Alors que la foule attendait les cercueils de Khamenei et de sa famille dans la chaleur étouffante du mois de juillet, des tuyaux d'eau ont pompé de l'eau haut dans les airs pour pulvériser les personnes en deuil et les garder au frais.
Les restes de Khamenei, ainsi que ceux de quatre membres de sa famille tués à ses côtés, ont déjà défilé à Téhéran, au centre religieux de Qom et dans les villes-sanctuaires irakiennes de Najaf et Karbala.
À chaque événement, des foules immenses ont envahi les rues au son lugubre des lamentations chiites chantées et des slogans révolutionnaires.
« Il y aura du sang »
Les observateurs surveillent de près tout signe de la présence du fils et successeur de Khamenei, Mojtaba Khamenei, qui n’a pas encore fait d’apparition publique et qui aurait été blessé lors de la même frappe qui a tué son père.
Le gouverneur de Mashhad, Hassan Hosseini, a déclaré à la télévision nationale qu'il « s'attend à ce que 15 millions de personnes » assistent aux funérailles de Khamenei.
Près du mausolée, de nombreux enfants étaient présents.

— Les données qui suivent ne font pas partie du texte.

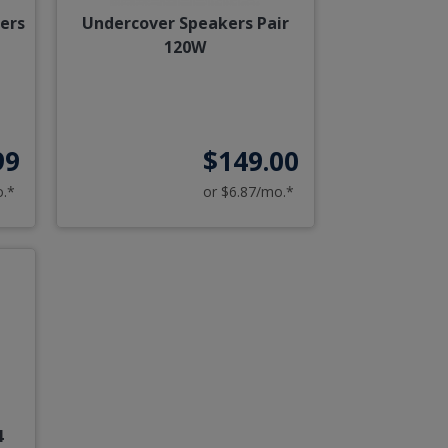
kers
Undercover Speakers Pair
120W
99
$149.00
o.*
or $6.87/mo.*
4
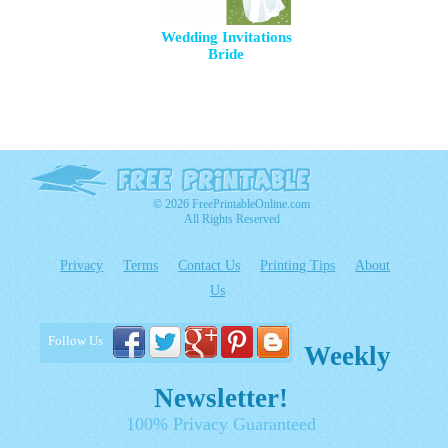
Wedding Invitations
Bride
© 2026 FreePrintableOnline.com
All Rights Reserved
Privacy
Terms
Contact Us
Printing Tips
About
Us
Follow Us
Weekly
Newsletter!
100% Privacy Guaranteed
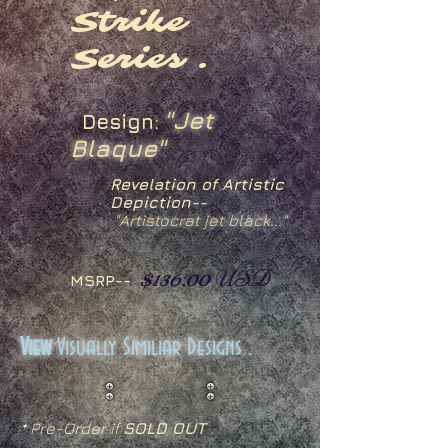
Strike
Series .
"Jet
Design:
Blaque"
Revelation of Artistic
Depiction--
"Artistocrat jet black..."
$136.00
USD
MSRP--
View
Visually Similiar Designs .
* Pre-Order if
SOLD OUT
.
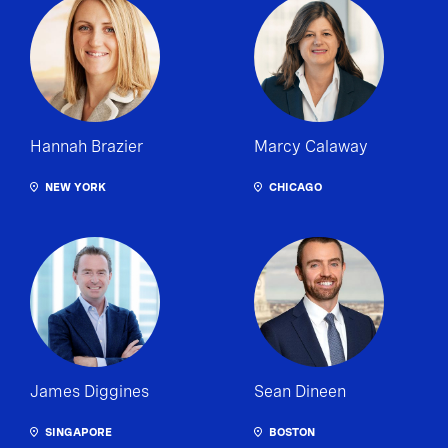
Hannah Brazier
Marcy Calaway
NEW YORK
CHICAGO
James Diggines
Sean Dineen
SINGAPORE
BOSTON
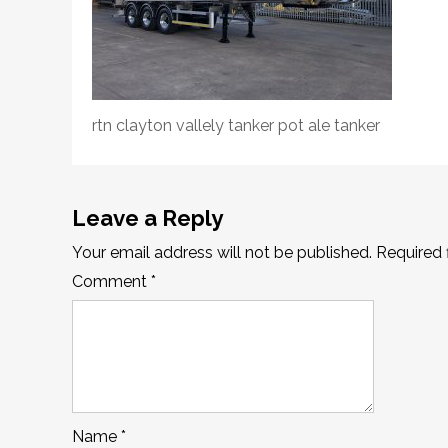
rtn clayton vallely tanker pot ale tanker
Leave a Reply
Your email address will not be published.
Required 
Comment
*
Name
*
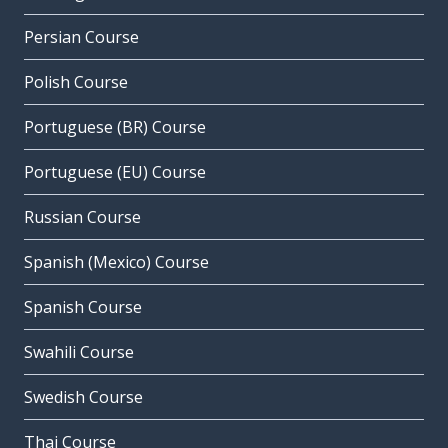
Persian Course
Polish Course
Portuguese (BR) Course
Portuguese (EU) Course
Russian Course
Spanish (Mexico) Course
Spanish Course
Swahili Course
Swedish Course
Thai Course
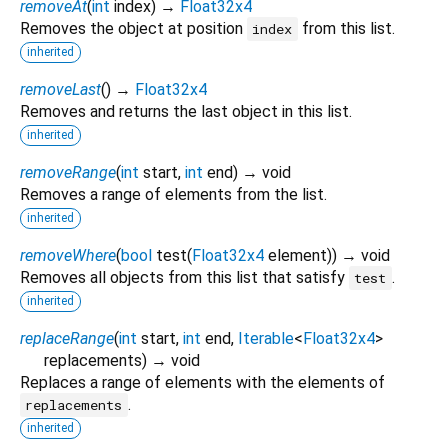
removeAt
(
int
index
)
→
Float32x4
Removes the object at position
from this list.
index
inherited
removeLast
(
)
→
Float32x4
Removes and returns the last object in this list.
inherited
removeRange
(
int
start
,
int
end
)
→ void
Removes a range of elements from the list.
inherited
removeWhere
(
bool
test
(
Float32x4
element
)
)
→ void
Removes all objects from this list that satisfy
.
test
inherited
replaceRange
(
int
start
,
int
end
,
Iterable
<
Float32x4
>
replacements
)
→ void
Replaces a range of elements with the elements of
.
replacements
inherited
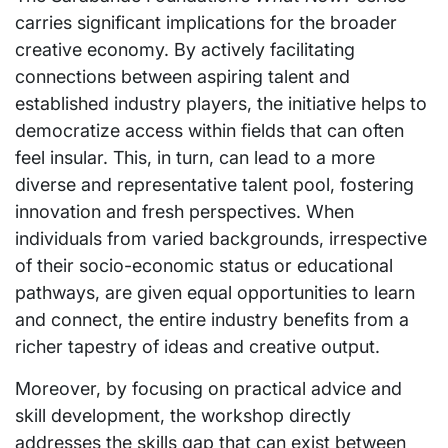
carries significant implications for the broader
creative economy. By actively facilitating
connections between aspiring talent and
established industry players, the initiative helps to
democratize access within fields that can often
feel insular. This, in turn, can lead to a more
diverse and representative talent pool, fostering
innovation and fresh perspectives. When
individuals from varied backgrounds, irrespective
of their socio-economic status or educational
pathways, are given equal opportunities to learn
and connect, the entire industry benefits from a
richer tapestry of ideas and creative output.
Moreover, by focusing on practical advice and
skill development, the workshop directly
addresses the skills gap that can exist between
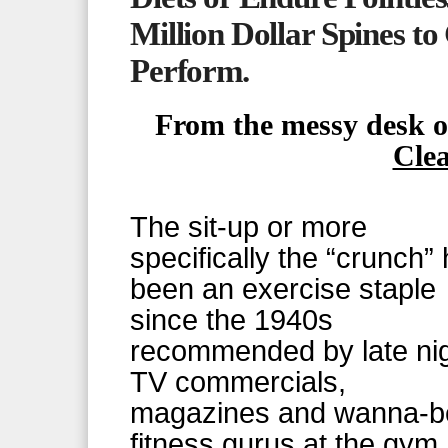
Million Dollar Spines t
Perform.
From the messy desk 
Cle
The sit-up or more
specifically the “crunch”
been an exercise staple
since the 1940s
recommended by late ni
TV commercials,
magazines and wanna-b
fitness gurus at the gym.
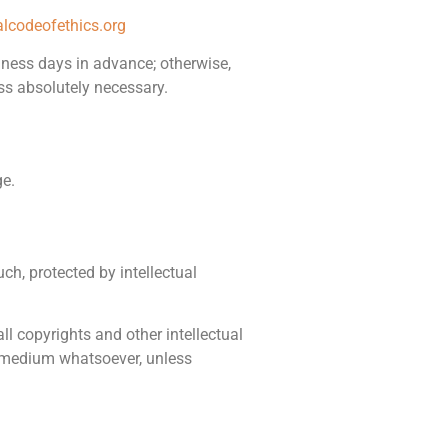
lcodeofethics.org
siness days in advance; otherwise,
ss absolutely necessary.
ge.
ch, protected by intellectual
 all copyrights and other intellectual
or medium whatsoever, unless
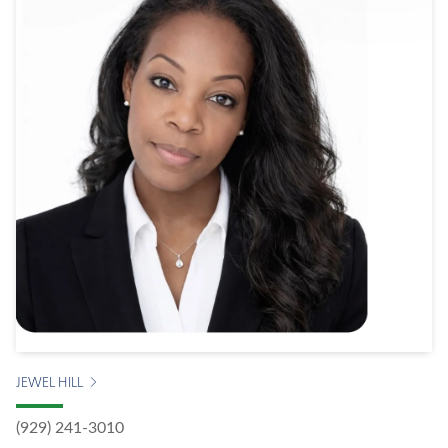
JEWEL HILL
(929) 241-3010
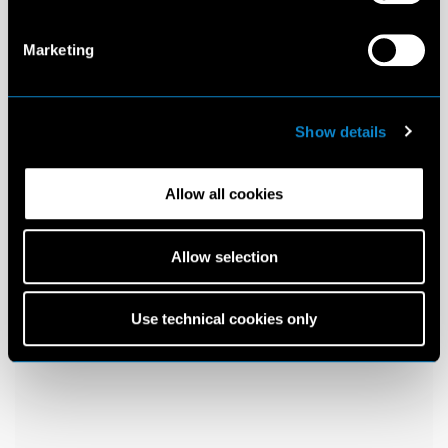
Marketing
Show details
Allow all cookies
Allow selection
Use technical cookies only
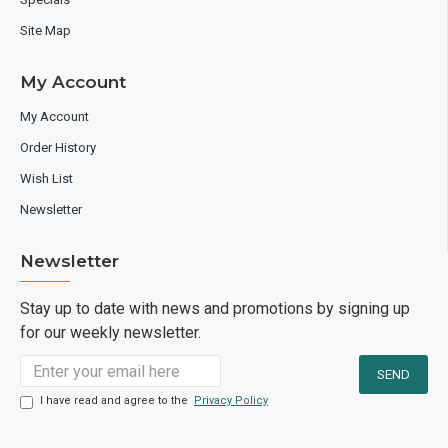
Site Map
My Account
My Account
Order History
Wish List
Newsletter
Newsletter
Stay up to date with news and promotions by signing up
for our weekly newsletter.
I have read and agree to the
Privacy Policy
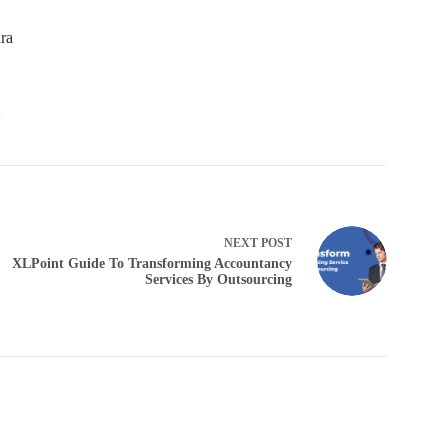
ra
6
NEXT
POST
XLPoint Guide To Transforming Accountancy
Services By Outsourcing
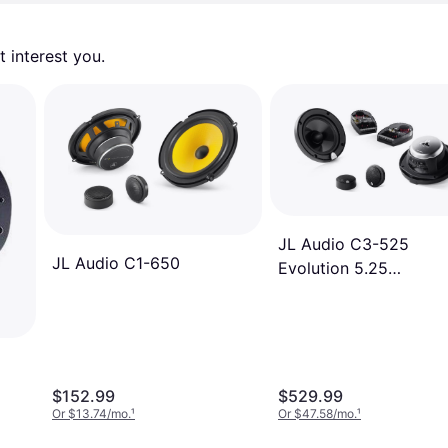
 interest you. 
JL Audio C3-525
JL Audio C1-650
Evolution 5.25
Component Four Spea
System
$152.99
$529.99
Or $13.74/mo.
¹
Or $47.58/mo.
¹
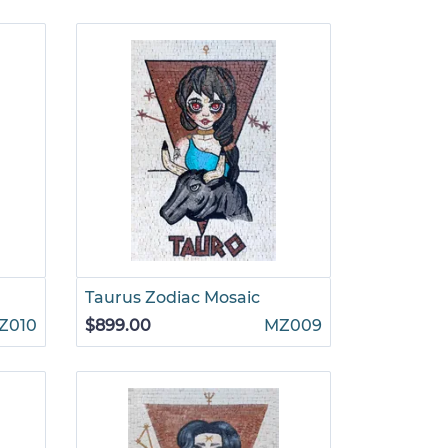
Taurus Zodiac Mosaic
Z010
$899.00
MZ009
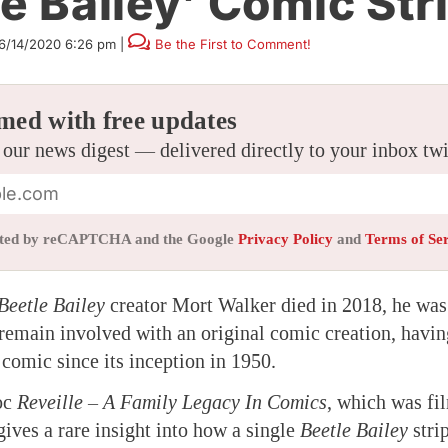
le Bailey’ Comic Str
6/14/2020 6:26 pm
|
Be the First to Comment!
med with free updates
 our news digest — delivered directly to your inbox tw
tected by reCAPTCHA and the Google
Privacy Policy
and
Terms of Se
Beetle Bailey
creator Mort Walker died in 2018, he was 
o remain involved with an original comic creation, havi
comic since its inception in 1950.
oc
Reveille – A Family Legacy In Comics
, which was fi
gives a rare insight into how a single
Beetle Bailey
strip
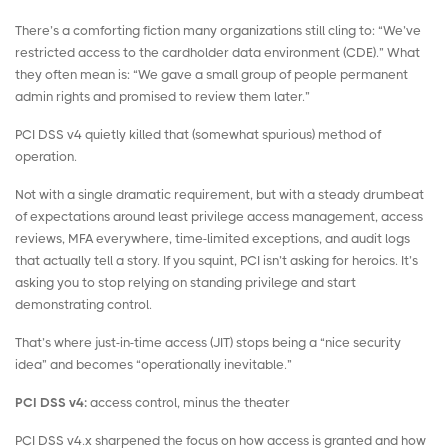
There’s a comforting fiction many organizations still cling to: “We’ve
restricted access to the cardholder data environment (CDE).” What
they often mean is: “We gave a small group of people permanent
admin rights and promised to review them later.”
PCI DSS v4 quietly killed that (somewhat spurious) method of
operation.
Not with a single dramatic requirement, but with a steady drumbeat
of expectations around least
privilege access management
, access
reviews, MFA everywhere, time-limited exceptions, and audit logs
that actually tell a story. If you squint, PCI isn’t asking for heroics. It’s
asking you to stop relying on standing privilege and start
demonstrating control.
That’s where
just-in-time access
(JIT) stops being a “nice security
idea” and becomes “operationally inevitable.”
PCI DSS v4:
access control, minus the theater
PCI DSS v4.x sharpened the focus on how access is granted and how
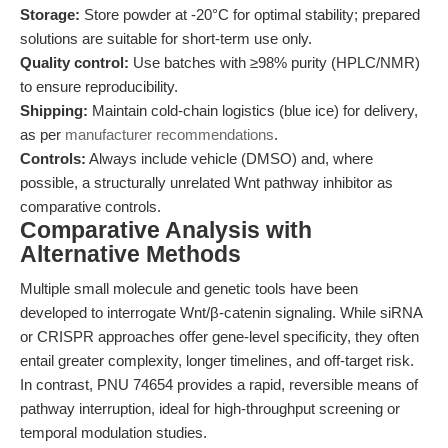
Storage:
Store powder at -20°C for optimal stability; prepared
solutions are suitable for short-term use only.
Quality control:
Use batches with ≥98% purity (HPLC/NMR)
to ensure reproducibility.
Shipping:
Maintain cold-chain logistics (blue ice) for delivery,
as per
manufacturer recommendations
.
Controls:
Always include vehicle (DMSO) and, where
possible, a structurally unrelated Wnt pathway inhibitor as
comparative controls.
Comparative Analysis with
Alternative Methods
Multiple small molecule and genetic tools have been
developed to interrogate Wnt/β-catenin signaling. While siRNA
or CRISPR approaches offer gene-level specificity, they often
entail greater complexity, longer timelines, and off-target risk.
In contrast, PNU 74654 provides a rapid, reversible means of
pathway interruption, ideal for high-throughput screening or
temporal modulation studies.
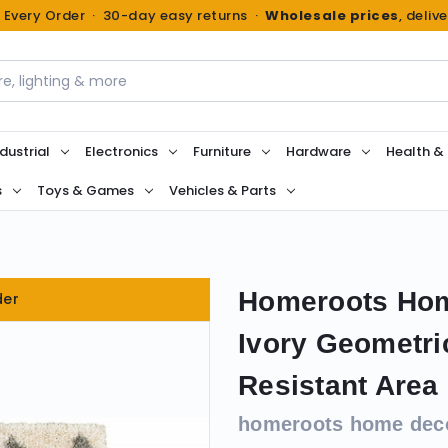
n Every Order · 30-day easy returns ·
Wholesale prices
, deliv
dustrial
Electronics
Furniture
Hardware
Health &
s
Toys & Games
Vehicles & Parts
Homeroots Home
der
Ivory Geometr
Resistant Area
homeroots home dec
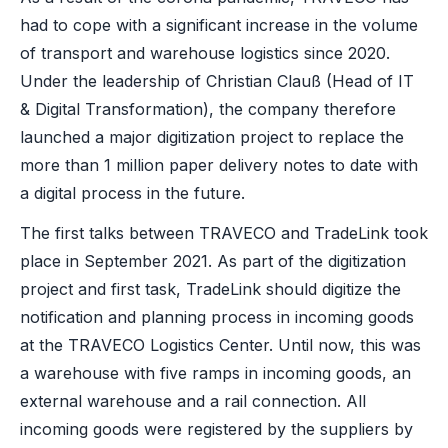
had to cope with a significant increase in the volume
of transport and warehouse logistics since 2020.
Under the leadership of Christian Clauß (Head of IT
& Digital Transformation), the company therefore
launched a major digitization project to replace the
more than 1 million paper delivery notes to date with
a digital process in the future.
The first talks between TRAVECO and TradeLink took
place in September 2021. As part of the digitization
project and first task, TradeLink should digitize the
notification and planning process in incoming goods
at the TRAVECO Logistics Center. Until now, this was
a warehouse with five ramps in incoming goods, an
external warehouse and a rail connection. All
incoming goods were registered by the suppliers by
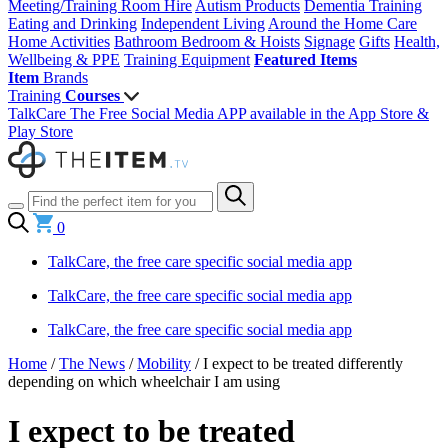
Meeting/Training Room Hire
Autism Products
Dementia Training
Eating and Drinking
Independent Living
Around the Home
Care
Home Activities
Bathroom
Bedroom & Hoists
Signage
Gifts
Health,
Wellbeing & PPE
Training Equipment
Featured Items
Item
Brands
Training
Courses
TalkCare The Free Social Media APP available in the App Store &
Play Store
0
TalkCare, the free care specific social media app
TalkCare, the free care specific social media app
TalkCare, the free care specific social media app
Home
/
The News
/
Mobility
/
I expect to be treated differently
depending on which wheelchair I am using
I expect to be treated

Beaucoup sont venus en famille, coiffés de casquettes aux couleurs de la République islamique.
Avec des températures atteignant 35°C, des arroseurs d'eau ont été utilisés pour garder les fidèles au frais. Au pied d'un hôtel appelé Miami, une banderole géante montrait une caricature du président américain Donald Trump avec la tête mise à prix.
Une autre pancarte montrait le Premier ministre israélien Benjamin Netanyahu avec un message en anglais : « Il y aura du sang ».
Les funérailles devaient initialement commencer jeudi à 6h00 (7h30 PKT), mais les médias locaux ont ensuite cité les organisateurs disant qu'elles commenceraient à 14h00 (15h30 PKT) parce que les cérémonies en Irak avaient pris du retard. Parallèlement, l'éruption des combats a forcé la fermeture de la liaison ferroviaire entre Téhéran et Mashhad, une ville située à environ 800 kilomètres à l'est de la capitale, bien que le transport routier soit organisé pour les passagers bloqués, a indiqué la compagnie ferroviaire d'État.
« Ici pour notre leader martyr »
Les cérémonies funéraires de Khamenei comprenaient une série de lieux reflétant les piliers religieux, politiques et idéologiques de l’Iran.
Son chef de cabinet, Mohammad Mohammadi-Golpaygani, avait précédemment déclaré à la télévision d'État que Khamenei lui-même avait souhaité être enterré à Mashhad.
Plusieurs personnalités notables ont été enterrées dans le sanctuaire au fil des siècles, dont plusieurs anciens shahs iraniens, ainsi que l'ancien président Ebrahim Raisi, décédé dans un accident d'hélicoptère en 2024.
"Nous sommes ici pour le bien de notre leader martyr, Seyyed Ali Khamenei, pour l'Iran, ou pour mon pays, pour mes convictions, pour Seyyed Mojtaba Khamenei, pour l'existence d'un Iran qui a des millénaires et des milliers d'années de civilisation", a déclaré Afsharian, propriétaire d'un magasin.